How To Shorten The Cash Inflow Process


How to shorten the cash inflow process will be determined by how you manage your cash inflow and outflow. At one side we have activities that bring money into the business. Once we have delivered our service or stocks and invoiced the customer pays for that purchase. Then the whole cycle continues out of what the customer pays you pay your suppliers.

How you monitor your cash inflow and cash outflow is what we call cash flow management. Now there are sensitive activities that you must keep an eye on and these are activities that will avoid you going into negative cash position or rushing to look for money to fund operations. These are activities that you must keep an eye on, besides you delivering a good or service effectively and the customer is happy.

These activities revolve around the cash inflow;

  • Customer billing and collection procedure; many entrepreneurs are very good at delivery, but very poor at collecting or following up their money. They feel like, they are having a bad day when following up but are happy to deliver and forget about it. That is wasteful for your business when it terms of managing cash flow.

The effective principle is that immediately you deliver you should collect or follow a well laid out collection/invoicing procedure. Your team should the aware of the invoicing procedure. The ideal process is to invoice as quickly as possible after delivery.

Now what happens after invoicing is also very sensitive. Some customers will say they never saw your invoice, or say they only pay after 30 days of delivery of the invoice. That means when you delay to send the invoice you also delay the payment date. You need to quickly invoice and constantly follow up.

Make sure you follow up to make sure that the invoice was received by the right person. Some customers you don’t want to pay quickly so they will receive the invoice but will keep quiet and pretend they never received the invoice.

  • Introduce rewards for customers who pay early; probably you give them a discount that should also go out in the invoice e.g. if they pay within the first 10 days for a 30 day invoice you will give them a given discount amount.
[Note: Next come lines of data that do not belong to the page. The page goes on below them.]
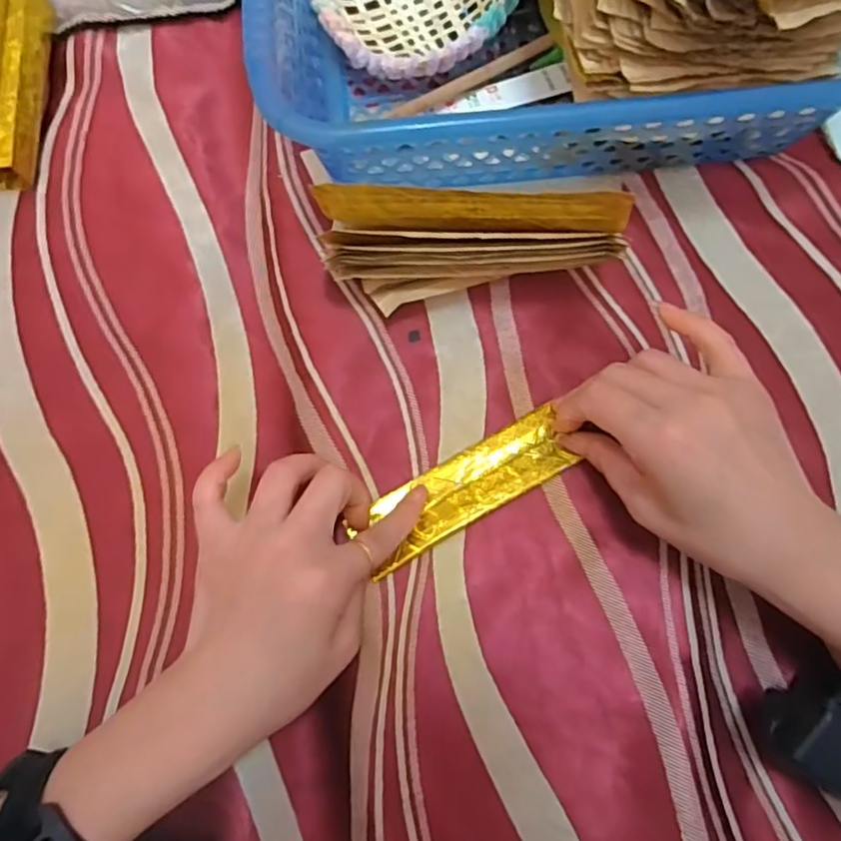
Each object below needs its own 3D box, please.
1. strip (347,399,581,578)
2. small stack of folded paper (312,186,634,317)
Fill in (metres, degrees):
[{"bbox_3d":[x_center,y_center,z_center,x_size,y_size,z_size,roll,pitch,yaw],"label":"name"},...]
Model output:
[{"bbox_3d":[0.025,0.034,0.317,0.114,0.005,0.037,-31,77,-9],"label":"strip"},{"bbox_3d":[0.024,-0.082,0.314,0.150,0.073,0.043,7,76,4],"label":"small stack of folded paper"}]

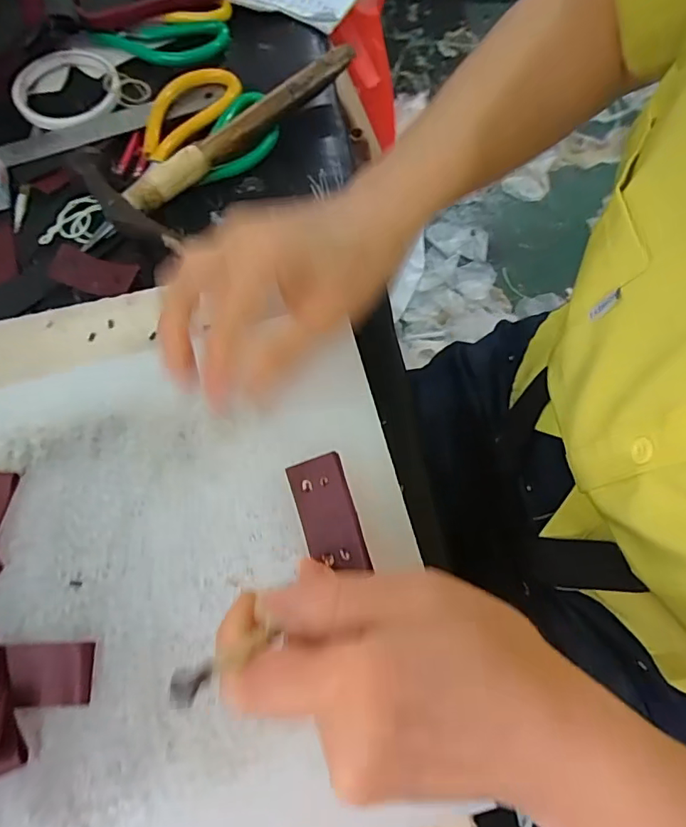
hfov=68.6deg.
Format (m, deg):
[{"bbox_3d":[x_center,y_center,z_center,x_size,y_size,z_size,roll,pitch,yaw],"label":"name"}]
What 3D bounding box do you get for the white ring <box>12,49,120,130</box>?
[{"bbox_3d":[-0.236,-0.279,0.428,0.086,0.009,0.081,-1,68,2],"label":"white ring"}]

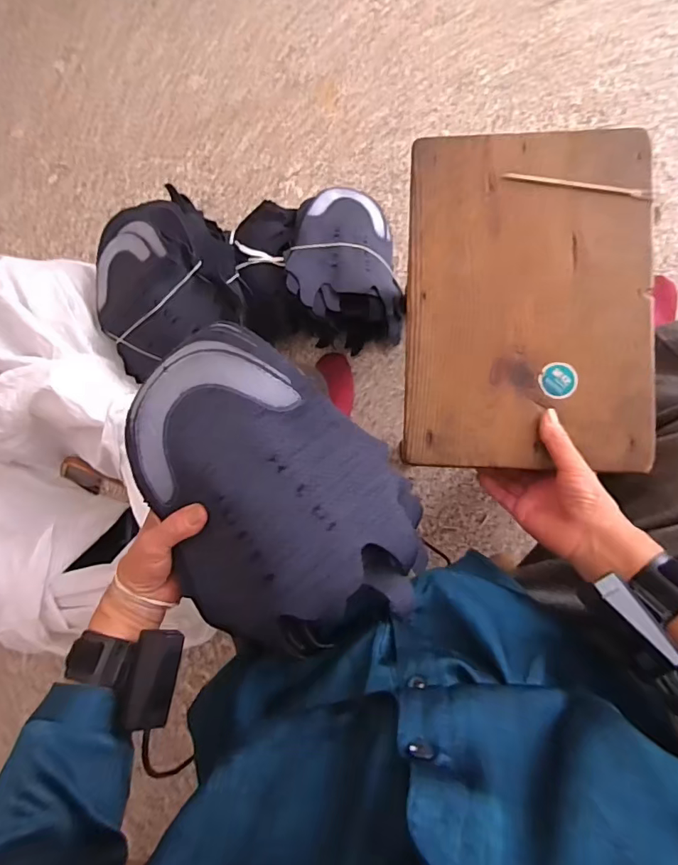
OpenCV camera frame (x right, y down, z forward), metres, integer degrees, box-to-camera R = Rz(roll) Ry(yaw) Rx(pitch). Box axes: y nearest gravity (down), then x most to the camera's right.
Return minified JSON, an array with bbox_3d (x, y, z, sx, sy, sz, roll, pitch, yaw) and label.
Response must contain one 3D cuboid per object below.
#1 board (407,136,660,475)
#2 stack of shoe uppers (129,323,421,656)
[{"bbox_3d":[0.182,-0.129,0.458,0.225,0.014,0.322,2,88,6],"label":"board"},{"bbox_3d":[-0.058,0.053,0.398,0.194,0.076,0.268,-32,85,4],"label":"stack of shoe uppers"}]

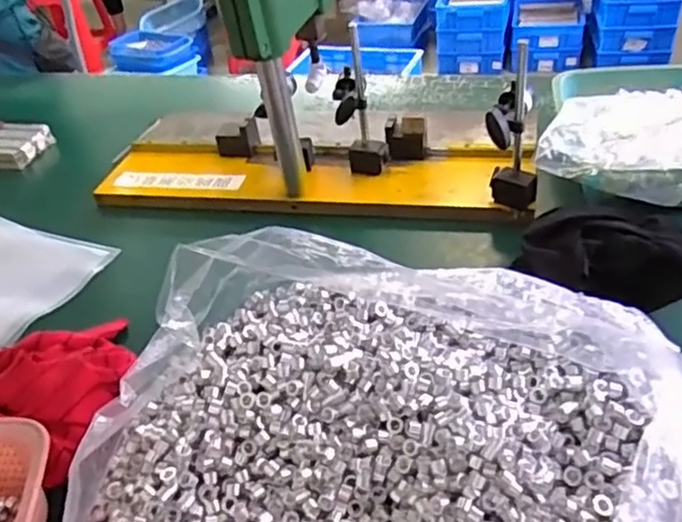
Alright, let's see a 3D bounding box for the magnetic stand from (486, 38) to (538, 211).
[{"bbox_3d":[0.195,-0.149,0.726,0.059,0.180,0.056,7,40,18],"label":"magnetic stand"}]

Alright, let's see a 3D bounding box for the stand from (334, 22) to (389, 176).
[{"bbox_3d":[0.022,-0.207,0.823,0.062,0.187,0.067,-4,38,3],"label":"stand"}]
By giving them flexible payment terms the customers will pay early. For customers who delay you could charge an interest but make sure you capture this in the invoice.

 

  • Background check; if you have a sales team ensure they carry out a background check of a potential customer before closing sale deal. Probably this customer never pays and has a known history of refusing to pay. A background check could be very easy if you already know each other in the same industry.

 

  • Make sure that you look at the financial soundness of the customers that you engage with because you don’t want to engage with customers who take you round.

 

  • Make payment flexible; do not complicate payment process by insisting on a given payment method e.g. somebody must pay using a cheque. Make it easy. Let the invoice go out indicating various payment options for the customer to use. Seam less for the customer.

 

  • Remind customers of money owed by issuing monthly statements; Make it a habit to send monthly statement. Remember, if you’re using an accounting system, this can be automated. The accounting system make it easy automate; regularly send payment reminders to these customers, because when you become consistent with the customer, that’s when the customer will pay you. This will determine how to shorten the cash inflow process.

 

Roles of an Entrepreneur in Cash Management

As an entrepreneur, you have five cash management roles. These are:

1) Cash finder – the first priority of the entrepreneur is to ensure that there is enough cash to pay all the bills. It’s an on-going process that requires consistent monitoring of the cash flow position.

2) Cash planner– the entrepreneur should track cash and plan on how the business will meet the future cash flow needs. This is achieved with the aid of a cash budget that forecasts the company’s cash in-flows and out-flows for the period ahead.

3) Cash distributor– for the business to remain solvent its important for the business owner to control the disbursement of cash towards paying the business bills through timing and prioritizing of those payments.

4) Cash collector– as cash collector, the entrepreneur should not only pump up sales but should follow up to ensure that customers are paying bills on time. Frequently entrepreneurs neglect collecting cash after making sales. It is important for entrepreneurs to dedicate resources towards collecting account receivables as this is critical to the business having cash available to run operations.

5) Cash conserver– it is your role as a business owner that you get value for every shilling spend. When buying assets or procuring items for use in the business ensure that you asset you are purchasing will give you more or equal benefits to the cost that you are incurring. Any expenditure that is not core to running the business should be avoided.

 

Conclusion

How to shorten the cash inflow process is determined by how you manage both cash inflow and outflow activities. Cash flow is important in the growth and success of any business, sustaining everyday operations, expansion and purchasing power. Is cash flow more important than profits? It might just be!